◆ What to produce
Only the lines below from the one that holds "25: (397, 380, 0.75)" through the one that holds "11: (570, 332, 1.49)" should appear in the answer, copied exactly, end lines included and pictures omitted.

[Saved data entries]

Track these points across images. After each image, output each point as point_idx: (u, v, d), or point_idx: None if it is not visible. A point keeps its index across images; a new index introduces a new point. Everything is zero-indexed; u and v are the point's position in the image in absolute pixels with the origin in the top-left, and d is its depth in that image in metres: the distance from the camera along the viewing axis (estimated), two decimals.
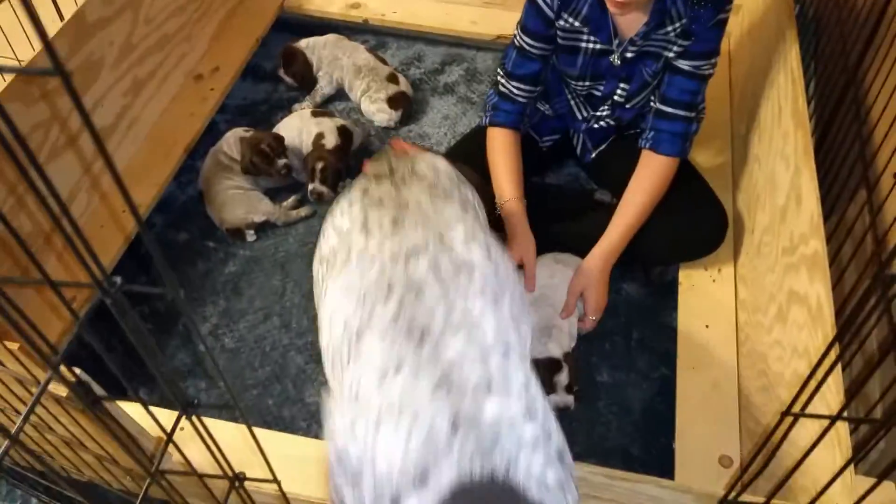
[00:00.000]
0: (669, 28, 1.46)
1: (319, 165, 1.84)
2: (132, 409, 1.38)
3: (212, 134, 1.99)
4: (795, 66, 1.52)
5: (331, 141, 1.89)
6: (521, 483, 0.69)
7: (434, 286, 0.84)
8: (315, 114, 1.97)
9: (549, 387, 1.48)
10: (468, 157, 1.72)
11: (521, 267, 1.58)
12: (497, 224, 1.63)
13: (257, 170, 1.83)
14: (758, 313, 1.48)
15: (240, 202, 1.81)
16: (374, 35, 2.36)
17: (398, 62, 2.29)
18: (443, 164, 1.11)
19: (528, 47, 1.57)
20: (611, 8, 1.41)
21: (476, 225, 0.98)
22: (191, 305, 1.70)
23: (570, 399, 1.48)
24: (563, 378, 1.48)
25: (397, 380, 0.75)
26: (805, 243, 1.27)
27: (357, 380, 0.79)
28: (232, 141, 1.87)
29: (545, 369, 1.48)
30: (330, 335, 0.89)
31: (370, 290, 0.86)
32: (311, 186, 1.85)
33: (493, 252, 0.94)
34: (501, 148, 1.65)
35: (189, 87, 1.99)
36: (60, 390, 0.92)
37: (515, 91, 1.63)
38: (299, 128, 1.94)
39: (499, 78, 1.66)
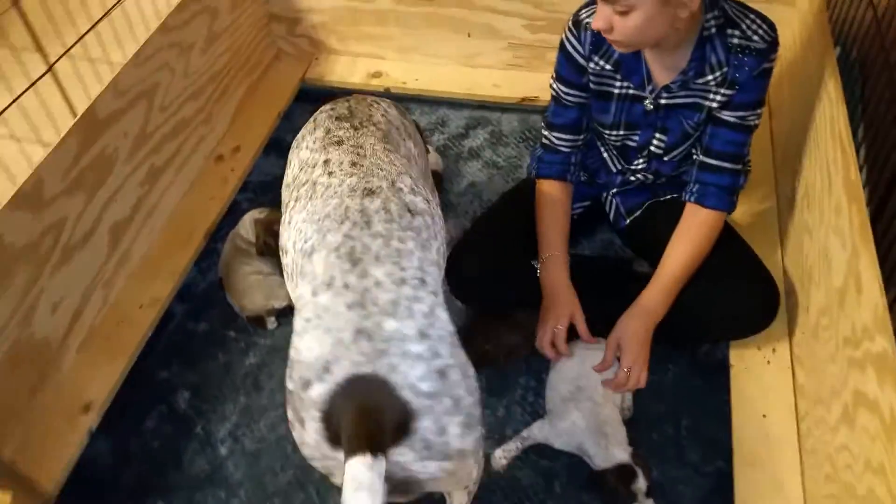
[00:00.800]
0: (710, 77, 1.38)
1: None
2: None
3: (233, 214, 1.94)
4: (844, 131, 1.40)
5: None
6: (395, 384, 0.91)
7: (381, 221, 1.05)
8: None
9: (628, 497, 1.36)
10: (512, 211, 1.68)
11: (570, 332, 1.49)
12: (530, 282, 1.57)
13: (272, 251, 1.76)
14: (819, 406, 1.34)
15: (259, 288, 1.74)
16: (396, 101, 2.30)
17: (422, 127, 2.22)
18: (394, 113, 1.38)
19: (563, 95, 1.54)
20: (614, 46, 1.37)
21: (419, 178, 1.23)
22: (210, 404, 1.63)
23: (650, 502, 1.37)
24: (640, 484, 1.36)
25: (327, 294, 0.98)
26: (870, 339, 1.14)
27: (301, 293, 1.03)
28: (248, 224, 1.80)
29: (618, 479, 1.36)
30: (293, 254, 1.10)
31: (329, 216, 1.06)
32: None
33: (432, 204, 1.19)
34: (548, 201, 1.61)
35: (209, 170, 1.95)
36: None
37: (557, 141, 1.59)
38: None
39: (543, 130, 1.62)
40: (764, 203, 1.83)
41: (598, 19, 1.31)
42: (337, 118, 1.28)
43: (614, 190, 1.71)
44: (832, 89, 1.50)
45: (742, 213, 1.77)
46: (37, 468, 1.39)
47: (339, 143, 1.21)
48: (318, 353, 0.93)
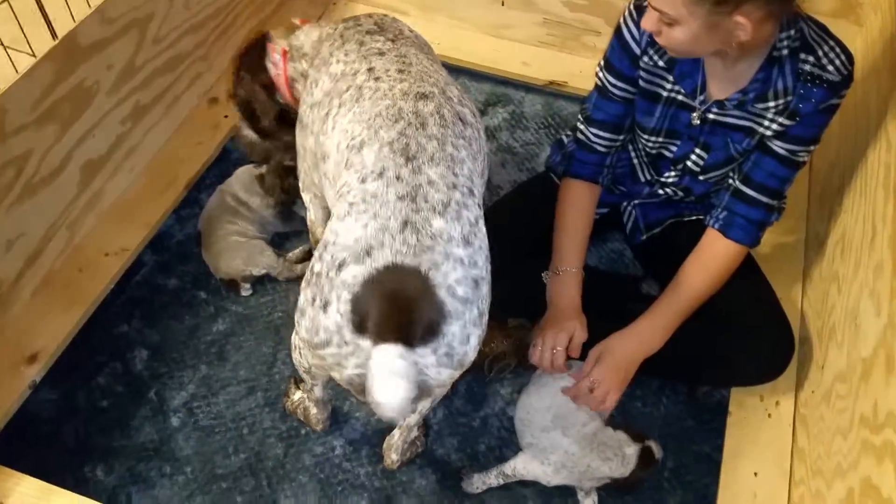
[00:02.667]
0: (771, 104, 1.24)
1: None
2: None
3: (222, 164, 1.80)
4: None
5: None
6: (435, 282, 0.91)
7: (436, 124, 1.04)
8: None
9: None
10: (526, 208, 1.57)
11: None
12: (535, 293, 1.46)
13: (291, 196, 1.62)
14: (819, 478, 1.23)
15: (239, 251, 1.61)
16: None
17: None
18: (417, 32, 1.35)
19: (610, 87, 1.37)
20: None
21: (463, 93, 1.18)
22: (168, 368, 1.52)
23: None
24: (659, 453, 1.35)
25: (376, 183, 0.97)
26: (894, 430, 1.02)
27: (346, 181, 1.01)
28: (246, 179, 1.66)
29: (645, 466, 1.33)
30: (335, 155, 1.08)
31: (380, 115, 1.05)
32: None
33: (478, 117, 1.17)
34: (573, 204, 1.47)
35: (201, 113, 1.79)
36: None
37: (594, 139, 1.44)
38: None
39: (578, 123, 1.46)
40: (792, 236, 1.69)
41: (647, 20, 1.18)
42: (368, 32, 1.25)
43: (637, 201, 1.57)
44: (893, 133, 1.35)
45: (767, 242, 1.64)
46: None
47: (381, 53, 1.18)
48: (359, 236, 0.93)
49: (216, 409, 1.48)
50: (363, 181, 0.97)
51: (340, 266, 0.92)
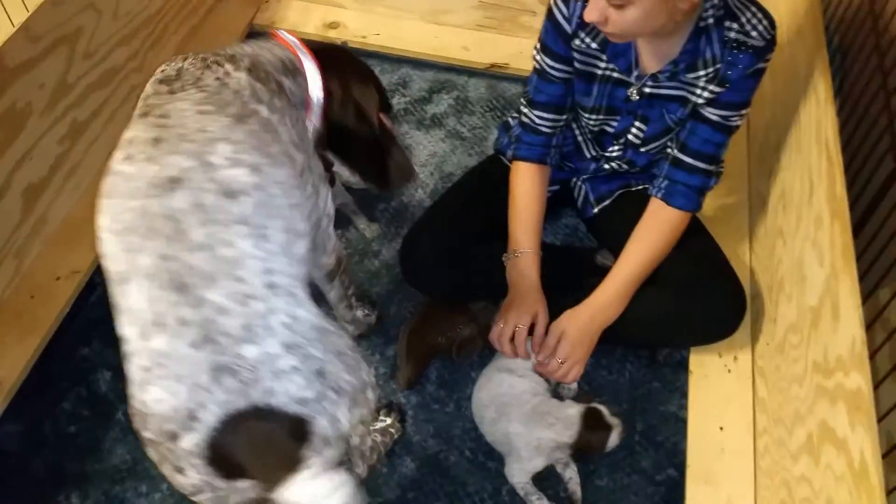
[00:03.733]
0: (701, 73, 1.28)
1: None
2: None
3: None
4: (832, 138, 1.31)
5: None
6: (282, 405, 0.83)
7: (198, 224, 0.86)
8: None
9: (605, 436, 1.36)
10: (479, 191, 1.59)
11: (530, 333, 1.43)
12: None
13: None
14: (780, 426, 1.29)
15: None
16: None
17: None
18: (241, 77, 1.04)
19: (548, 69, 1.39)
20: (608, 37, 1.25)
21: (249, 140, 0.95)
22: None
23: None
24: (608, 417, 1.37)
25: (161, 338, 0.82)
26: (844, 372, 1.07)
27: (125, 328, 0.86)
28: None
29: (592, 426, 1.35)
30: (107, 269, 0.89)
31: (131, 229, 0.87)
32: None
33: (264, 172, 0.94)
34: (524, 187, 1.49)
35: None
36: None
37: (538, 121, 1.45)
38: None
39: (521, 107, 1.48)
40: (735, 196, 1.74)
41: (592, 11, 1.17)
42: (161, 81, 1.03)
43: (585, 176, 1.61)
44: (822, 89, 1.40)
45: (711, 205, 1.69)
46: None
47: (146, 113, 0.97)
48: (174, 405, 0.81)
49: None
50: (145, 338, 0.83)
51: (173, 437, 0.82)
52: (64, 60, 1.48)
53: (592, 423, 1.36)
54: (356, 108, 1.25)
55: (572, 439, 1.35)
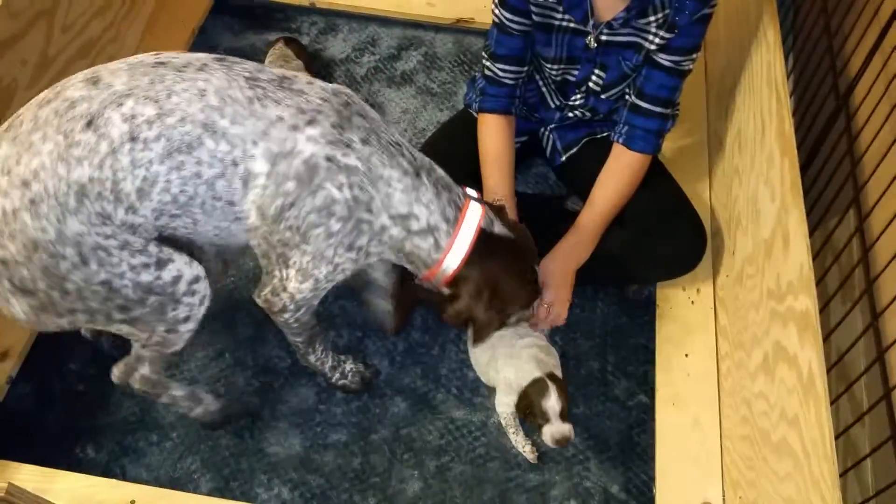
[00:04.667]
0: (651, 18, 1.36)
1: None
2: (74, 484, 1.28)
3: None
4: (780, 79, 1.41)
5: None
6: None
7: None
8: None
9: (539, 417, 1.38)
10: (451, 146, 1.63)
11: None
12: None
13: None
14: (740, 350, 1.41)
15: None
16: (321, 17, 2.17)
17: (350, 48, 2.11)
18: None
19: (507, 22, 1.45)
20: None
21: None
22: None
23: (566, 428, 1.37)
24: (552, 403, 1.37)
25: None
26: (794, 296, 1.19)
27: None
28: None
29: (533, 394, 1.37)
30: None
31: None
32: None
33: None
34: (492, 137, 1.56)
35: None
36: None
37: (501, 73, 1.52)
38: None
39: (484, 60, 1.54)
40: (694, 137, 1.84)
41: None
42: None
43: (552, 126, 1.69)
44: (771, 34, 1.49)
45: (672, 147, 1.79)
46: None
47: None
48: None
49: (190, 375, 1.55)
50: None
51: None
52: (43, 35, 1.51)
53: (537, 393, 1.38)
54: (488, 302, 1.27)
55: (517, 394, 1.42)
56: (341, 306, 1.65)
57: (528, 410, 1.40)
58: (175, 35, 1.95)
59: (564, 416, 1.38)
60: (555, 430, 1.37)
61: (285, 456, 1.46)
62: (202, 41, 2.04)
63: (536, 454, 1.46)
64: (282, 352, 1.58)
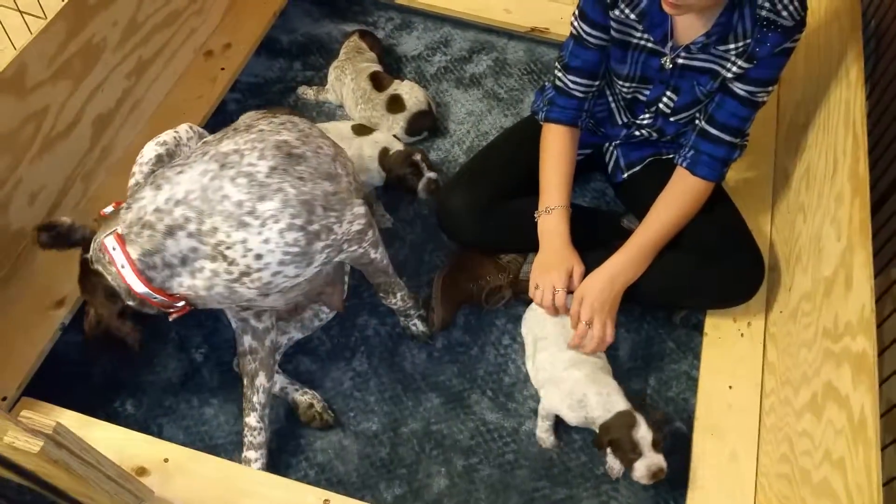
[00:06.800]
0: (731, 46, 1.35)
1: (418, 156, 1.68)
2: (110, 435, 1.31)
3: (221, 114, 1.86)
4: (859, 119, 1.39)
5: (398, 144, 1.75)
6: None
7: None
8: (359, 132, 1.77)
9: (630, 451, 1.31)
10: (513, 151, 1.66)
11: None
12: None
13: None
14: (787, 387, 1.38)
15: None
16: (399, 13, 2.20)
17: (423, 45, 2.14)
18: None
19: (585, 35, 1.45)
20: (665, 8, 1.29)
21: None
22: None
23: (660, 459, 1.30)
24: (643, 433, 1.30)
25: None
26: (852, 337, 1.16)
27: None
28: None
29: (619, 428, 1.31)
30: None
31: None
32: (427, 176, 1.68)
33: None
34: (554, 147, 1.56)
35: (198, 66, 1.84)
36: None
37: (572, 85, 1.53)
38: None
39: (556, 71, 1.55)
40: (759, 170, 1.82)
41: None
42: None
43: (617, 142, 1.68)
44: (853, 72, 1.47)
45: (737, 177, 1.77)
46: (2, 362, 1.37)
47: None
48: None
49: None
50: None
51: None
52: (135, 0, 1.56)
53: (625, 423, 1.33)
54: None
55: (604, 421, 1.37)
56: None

◆ Written answer
25: (397, 380, 0.75)
26: (805, 243, 1.27)
27: (357, 380, 0.79)
28: (232, 141, 1.87)
29: (545, 369, 1.48)
30: (330, 335, 0.89)
31: (370, 290, 0.86)
32: (311, 186, 1.85)
33: (493, 252, 0.94)
34: (501, 148, 1.65)
35: (189, 87, 1.99)
36: (60, 390, 0.92)
37: (515, 91, 1.63)
38: (299, 128, 1.94)
39: (499, 78, 1.66)
[00:00.800]
0: (710, 77, 1.38)
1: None
2: None
3: (233, 214, 1.94)
4: (844, 131, 1.40)
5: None
6: (395, 384, 0.91)
7: (381, 221, 1.05)
8: None
9: (628, 497, 1.36)
10: (512, 211, 1.68)
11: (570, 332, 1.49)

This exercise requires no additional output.